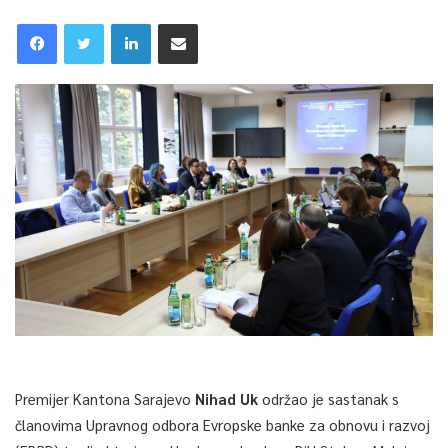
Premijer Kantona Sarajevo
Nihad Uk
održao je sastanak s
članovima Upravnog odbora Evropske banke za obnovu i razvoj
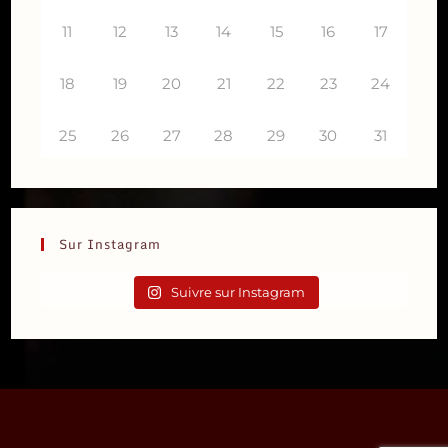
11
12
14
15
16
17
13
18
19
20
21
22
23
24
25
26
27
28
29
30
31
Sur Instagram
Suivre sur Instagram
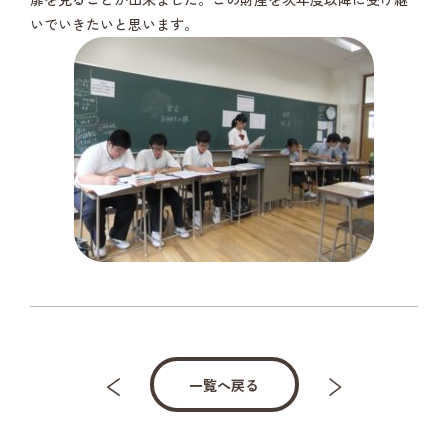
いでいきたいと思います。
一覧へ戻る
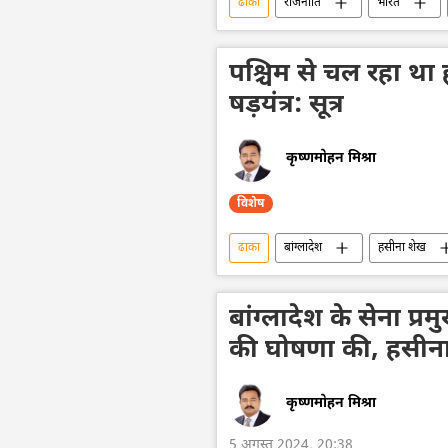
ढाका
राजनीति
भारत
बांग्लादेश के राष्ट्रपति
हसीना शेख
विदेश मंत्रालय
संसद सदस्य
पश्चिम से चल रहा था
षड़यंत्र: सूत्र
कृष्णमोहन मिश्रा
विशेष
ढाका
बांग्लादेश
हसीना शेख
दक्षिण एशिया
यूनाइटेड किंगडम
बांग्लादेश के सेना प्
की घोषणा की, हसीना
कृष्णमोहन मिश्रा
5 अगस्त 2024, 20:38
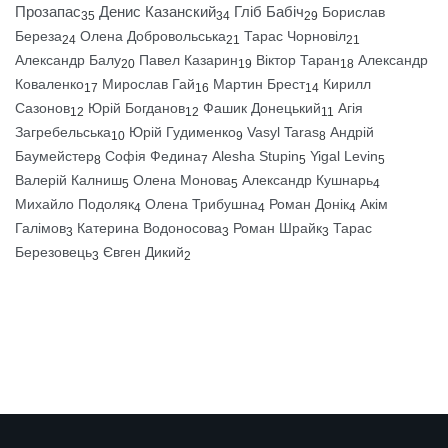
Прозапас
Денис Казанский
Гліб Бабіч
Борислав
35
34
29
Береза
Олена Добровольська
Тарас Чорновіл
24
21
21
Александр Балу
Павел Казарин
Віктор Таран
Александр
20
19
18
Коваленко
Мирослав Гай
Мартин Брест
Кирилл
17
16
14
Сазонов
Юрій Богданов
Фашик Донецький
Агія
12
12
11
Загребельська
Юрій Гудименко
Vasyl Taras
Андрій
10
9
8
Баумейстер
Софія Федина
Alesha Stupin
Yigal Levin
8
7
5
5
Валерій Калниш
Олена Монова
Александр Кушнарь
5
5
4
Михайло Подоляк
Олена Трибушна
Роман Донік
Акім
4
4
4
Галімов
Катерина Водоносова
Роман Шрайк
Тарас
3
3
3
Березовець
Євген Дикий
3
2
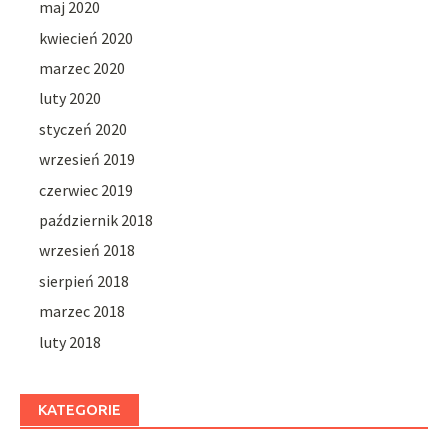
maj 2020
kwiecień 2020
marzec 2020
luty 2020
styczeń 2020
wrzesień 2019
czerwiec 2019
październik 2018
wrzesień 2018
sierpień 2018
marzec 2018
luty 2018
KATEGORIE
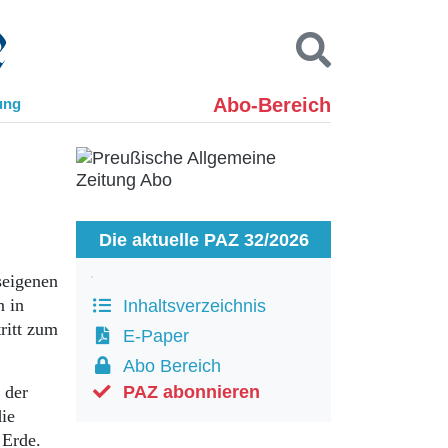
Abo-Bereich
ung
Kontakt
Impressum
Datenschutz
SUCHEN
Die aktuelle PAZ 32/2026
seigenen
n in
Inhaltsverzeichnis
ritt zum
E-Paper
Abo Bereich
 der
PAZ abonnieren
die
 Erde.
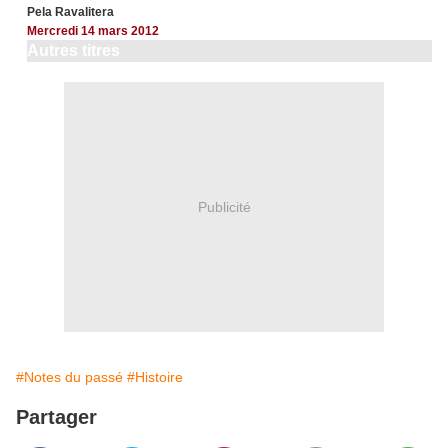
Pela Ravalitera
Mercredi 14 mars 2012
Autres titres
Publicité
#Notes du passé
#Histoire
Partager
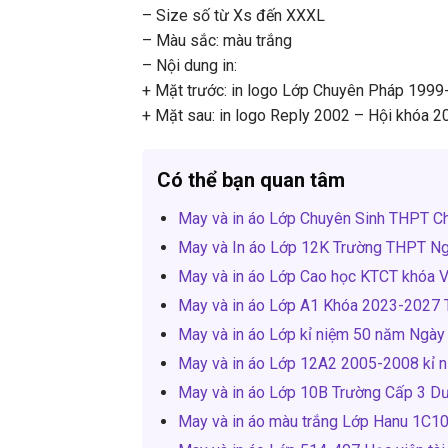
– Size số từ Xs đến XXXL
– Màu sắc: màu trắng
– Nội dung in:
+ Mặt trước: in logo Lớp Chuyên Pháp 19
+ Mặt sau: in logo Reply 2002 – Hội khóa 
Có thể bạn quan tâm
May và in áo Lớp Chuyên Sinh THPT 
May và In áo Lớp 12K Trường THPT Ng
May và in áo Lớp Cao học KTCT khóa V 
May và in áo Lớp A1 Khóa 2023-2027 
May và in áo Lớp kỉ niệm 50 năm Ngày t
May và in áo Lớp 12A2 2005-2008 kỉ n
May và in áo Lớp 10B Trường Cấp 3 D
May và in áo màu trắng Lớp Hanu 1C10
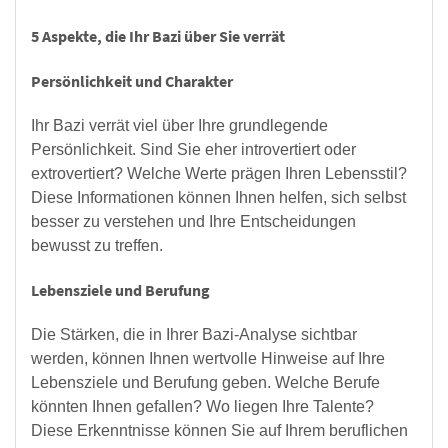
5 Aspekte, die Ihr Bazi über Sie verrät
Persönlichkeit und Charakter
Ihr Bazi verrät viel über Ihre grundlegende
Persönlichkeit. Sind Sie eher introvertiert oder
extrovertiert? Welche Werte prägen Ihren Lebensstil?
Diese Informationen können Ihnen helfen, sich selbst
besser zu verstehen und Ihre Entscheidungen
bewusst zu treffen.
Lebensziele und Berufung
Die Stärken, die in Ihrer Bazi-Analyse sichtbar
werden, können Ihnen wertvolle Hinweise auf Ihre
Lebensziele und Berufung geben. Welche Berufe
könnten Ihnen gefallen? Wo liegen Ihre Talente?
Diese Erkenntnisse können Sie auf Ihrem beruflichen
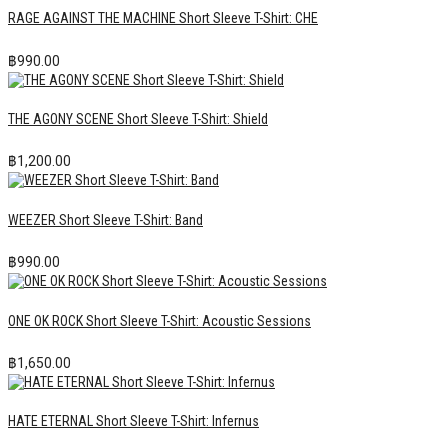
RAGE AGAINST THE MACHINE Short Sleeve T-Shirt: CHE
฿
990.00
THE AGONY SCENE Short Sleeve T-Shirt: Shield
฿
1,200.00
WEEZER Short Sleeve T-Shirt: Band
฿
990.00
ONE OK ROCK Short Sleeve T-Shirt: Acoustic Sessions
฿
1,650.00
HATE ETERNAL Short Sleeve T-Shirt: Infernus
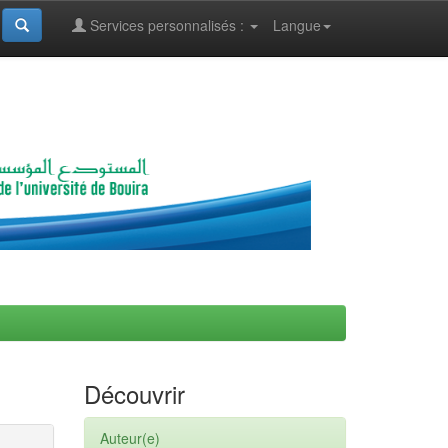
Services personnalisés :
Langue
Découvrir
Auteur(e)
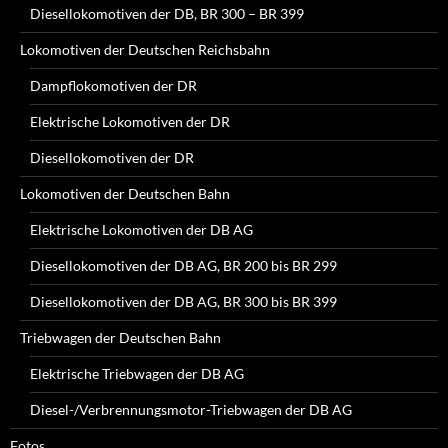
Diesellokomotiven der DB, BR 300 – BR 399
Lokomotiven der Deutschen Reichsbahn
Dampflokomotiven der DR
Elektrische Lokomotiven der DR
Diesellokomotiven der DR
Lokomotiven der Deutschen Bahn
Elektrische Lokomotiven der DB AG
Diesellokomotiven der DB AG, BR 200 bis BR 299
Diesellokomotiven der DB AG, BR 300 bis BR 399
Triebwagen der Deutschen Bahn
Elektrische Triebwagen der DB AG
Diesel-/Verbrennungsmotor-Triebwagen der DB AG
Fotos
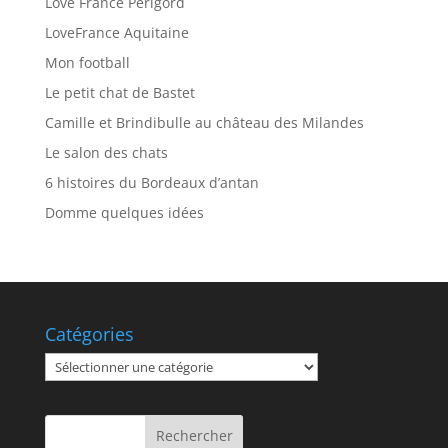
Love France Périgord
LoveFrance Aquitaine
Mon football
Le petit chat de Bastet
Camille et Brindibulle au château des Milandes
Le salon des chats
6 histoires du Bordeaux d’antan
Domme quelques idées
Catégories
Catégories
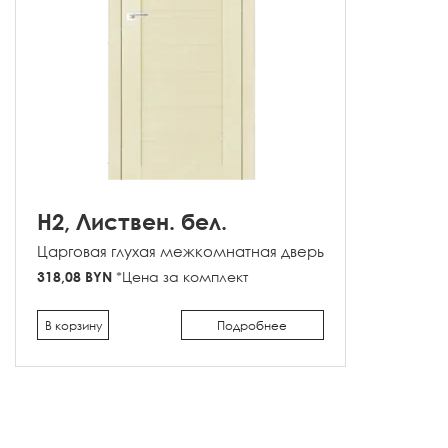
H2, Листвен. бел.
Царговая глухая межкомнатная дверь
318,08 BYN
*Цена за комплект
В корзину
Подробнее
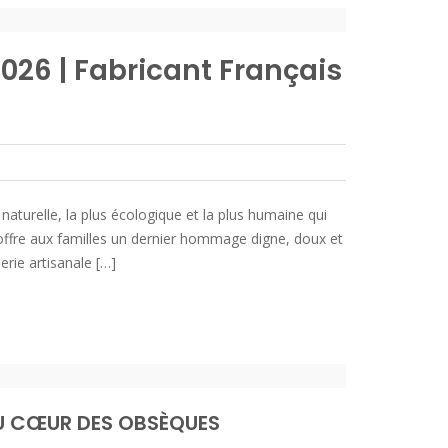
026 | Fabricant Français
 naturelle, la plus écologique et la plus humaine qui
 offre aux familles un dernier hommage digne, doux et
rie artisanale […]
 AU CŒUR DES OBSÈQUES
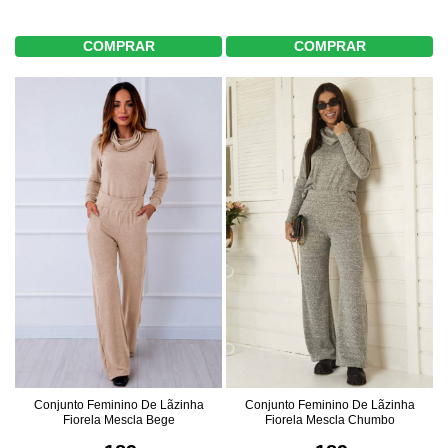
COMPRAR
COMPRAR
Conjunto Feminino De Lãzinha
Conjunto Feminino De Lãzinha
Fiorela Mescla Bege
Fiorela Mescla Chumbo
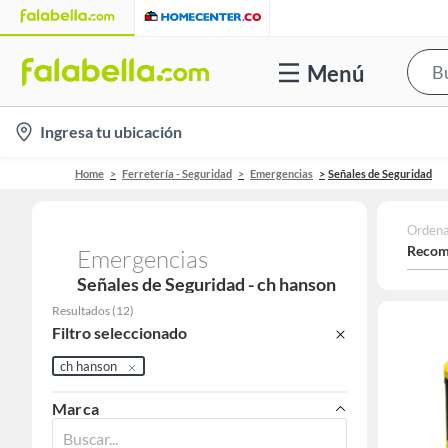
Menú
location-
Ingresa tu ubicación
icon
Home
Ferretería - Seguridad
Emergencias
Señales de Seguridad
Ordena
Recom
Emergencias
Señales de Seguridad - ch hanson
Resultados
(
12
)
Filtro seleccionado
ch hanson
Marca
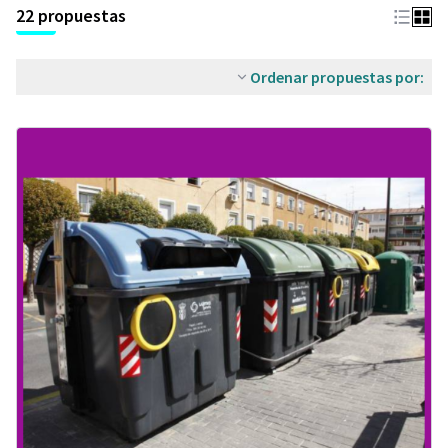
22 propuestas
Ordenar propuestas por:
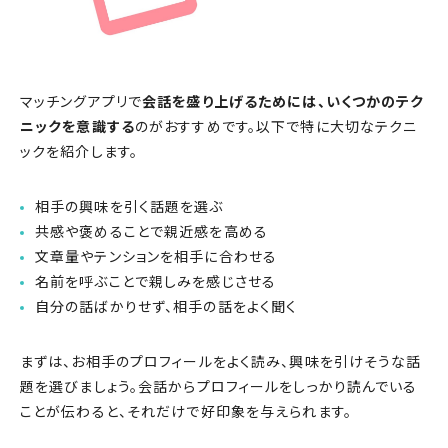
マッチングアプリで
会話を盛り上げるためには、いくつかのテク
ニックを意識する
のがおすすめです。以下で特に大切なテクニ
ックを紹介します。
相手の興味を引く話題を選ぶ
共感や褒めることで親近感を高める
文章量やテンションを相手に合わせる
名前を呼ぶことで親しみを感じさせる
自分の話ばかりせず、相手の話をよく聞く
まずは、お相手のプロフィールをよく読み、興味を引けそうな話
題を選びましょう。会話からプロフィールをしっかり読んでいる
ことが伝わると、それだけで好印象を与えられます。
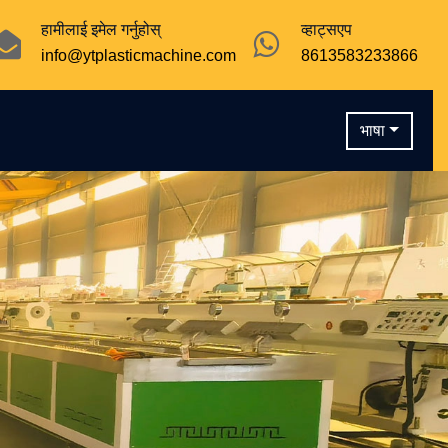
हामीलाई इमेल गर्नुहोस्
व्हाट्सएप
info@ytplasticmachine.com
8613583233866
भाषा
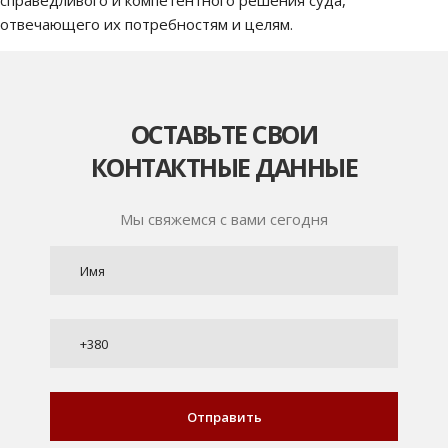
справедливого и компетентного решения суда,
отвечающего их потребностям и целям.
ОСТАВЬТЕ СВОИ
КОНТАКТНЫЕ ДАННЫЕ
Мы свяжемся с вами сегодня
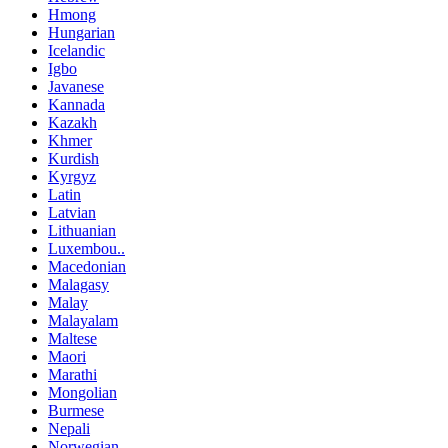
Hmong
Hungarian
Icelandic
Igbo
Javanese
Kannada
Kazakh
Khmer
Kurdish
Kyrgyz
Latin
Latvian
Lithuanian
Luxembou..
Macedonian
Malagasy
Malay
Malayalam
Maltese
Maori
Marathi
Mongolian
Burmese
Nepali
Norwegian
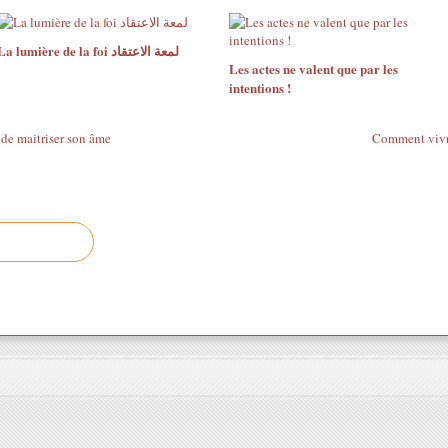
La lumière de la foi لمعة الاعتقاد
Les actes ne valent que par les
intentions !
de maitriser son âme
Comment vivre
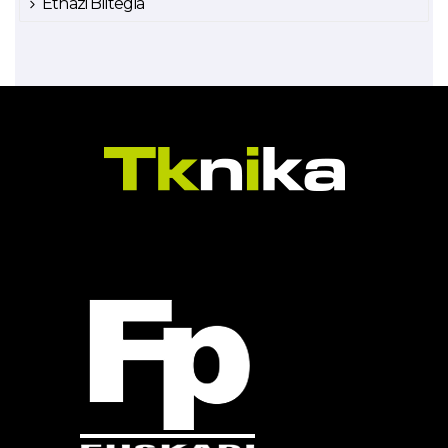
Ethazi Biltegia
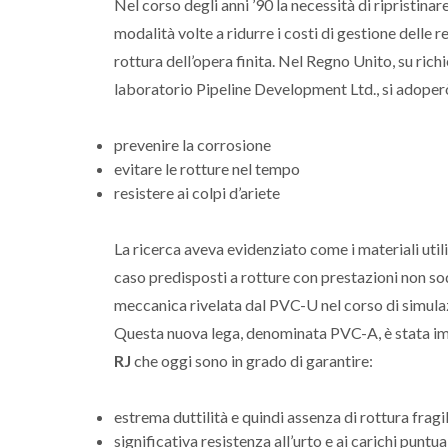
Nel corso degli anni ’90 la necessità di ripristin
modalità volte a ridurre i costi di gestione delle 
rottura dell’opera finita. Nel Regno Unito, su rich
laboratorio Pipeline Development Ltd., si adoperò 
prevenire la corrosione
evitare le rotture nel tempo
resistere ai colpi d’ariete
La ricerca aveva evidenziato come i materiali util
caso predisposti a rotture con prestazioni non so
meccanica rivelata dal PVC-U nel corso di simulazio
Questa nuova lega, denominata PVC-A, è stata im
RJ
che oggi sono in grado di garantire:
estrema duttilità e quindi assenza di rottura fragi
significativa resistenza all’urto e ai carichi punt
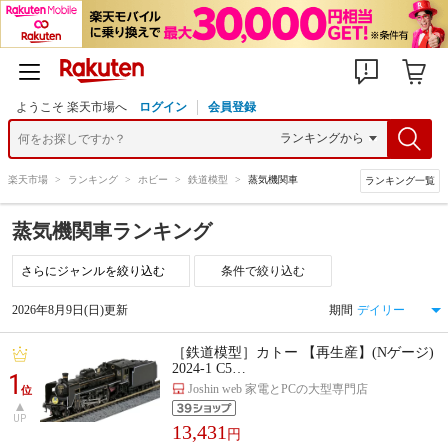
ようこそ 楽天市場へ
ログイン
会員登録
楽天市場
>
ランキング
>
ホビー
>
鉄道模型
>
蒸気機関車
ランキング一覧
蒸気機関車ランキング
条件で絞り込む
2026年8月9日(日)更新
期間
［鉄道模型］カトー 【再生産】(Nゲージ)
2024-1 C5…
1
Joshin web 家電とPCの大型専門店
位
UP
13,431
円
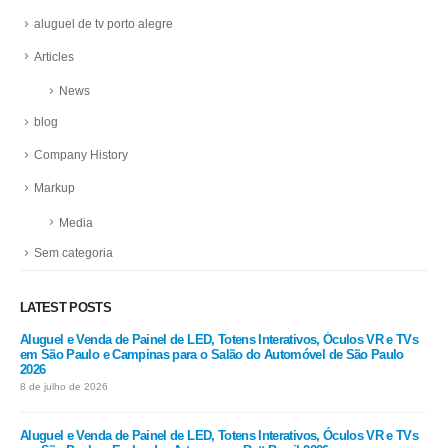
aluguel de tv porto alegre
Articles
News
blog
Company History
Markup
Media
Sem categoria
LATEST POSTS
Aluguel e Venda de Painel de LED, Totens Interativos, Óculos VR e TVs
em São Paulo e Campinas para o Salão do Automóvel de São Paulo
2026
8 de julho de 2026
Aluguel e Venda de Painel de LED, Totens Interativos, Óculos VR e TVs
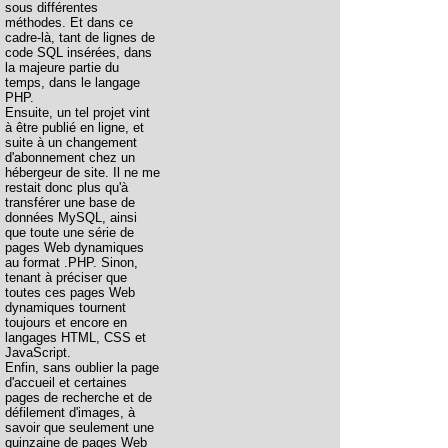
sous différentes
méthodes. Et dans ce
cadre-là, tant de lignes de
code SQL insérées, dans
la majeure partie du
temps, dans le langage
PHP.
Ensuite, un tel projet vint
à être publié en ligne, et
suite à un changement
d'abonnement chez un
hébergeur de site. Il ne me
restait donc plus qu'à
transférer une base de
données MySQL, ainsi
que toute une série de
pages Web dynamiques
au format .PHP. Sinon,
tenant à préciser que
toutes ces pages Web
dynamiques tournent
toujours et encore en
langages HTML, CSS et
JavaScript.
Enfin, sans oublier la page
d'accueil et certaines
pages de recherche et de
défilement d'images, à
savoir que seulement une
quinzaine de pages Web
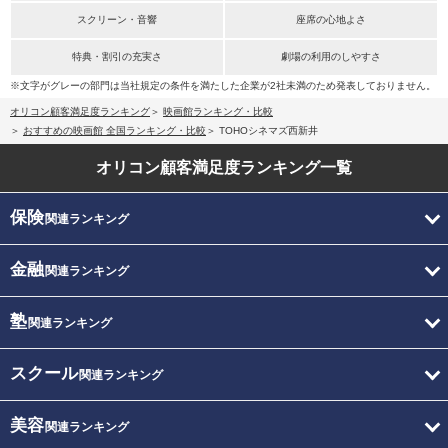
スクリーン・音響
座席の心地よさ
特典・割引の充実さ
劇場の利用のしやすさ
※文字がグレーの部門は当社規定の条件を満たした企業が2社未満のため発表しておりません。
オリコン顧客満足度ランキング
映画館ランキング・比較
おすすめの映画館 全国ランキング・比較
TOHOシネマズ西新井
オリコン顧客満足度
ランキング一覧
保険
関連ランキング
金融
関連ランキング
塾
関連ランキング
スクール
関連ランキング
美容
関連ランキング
·····
# DESCRIPTION OF THE TASK
Copy out the lines of these records between the line holding "Abo-Bereich" and the line holding "May và in áo màu trắng Lớp Hanu 1C10", inclusive, leaving out the pictures.

# ANSWER AREA
Abo-Bereich
ung
Kontakt
Impressum
Datenschutz
SUCHEN
Die aktuelle PAZ 32/2026
seigenen
n in
Inhaltsverzeichnis
ritt zum
E-Paper
Abo Bereich
 der
PAZ abonnieren
die
 Erde.
Pela Ravalitera
Mercredi 14 mars 2012
Autres titres
Publicité
#Notes du passé
#Histoire
Partager
– Size số từ Xs đến XXXL
– Màu sắc: màu trắng
– Nội dung in:
+ Mặt trước: in logo Lớp Chuyên Pháp 19
+ Mặt sau: in logo Reply 2002 – Hội khóa 
Có thể bạn quan tâm
May và in áo Lớp Chuyên Sinh THPT 
May và In áo Lớp 12K Trường THPT Ng
May và in áo Lớp Cao học KTCT khóa V 
May và in áo Lớp A1 Khóa 2023-2027 
May và in áo Lớp kỉ niệm 50 năm Ngày t
May và in áo Lớp 12A2 2005-2008 kỉ n
May và in áo Lớp 10B Trường Cấp 3 D
May và in áo màu trắng Lớp Hanu 1C10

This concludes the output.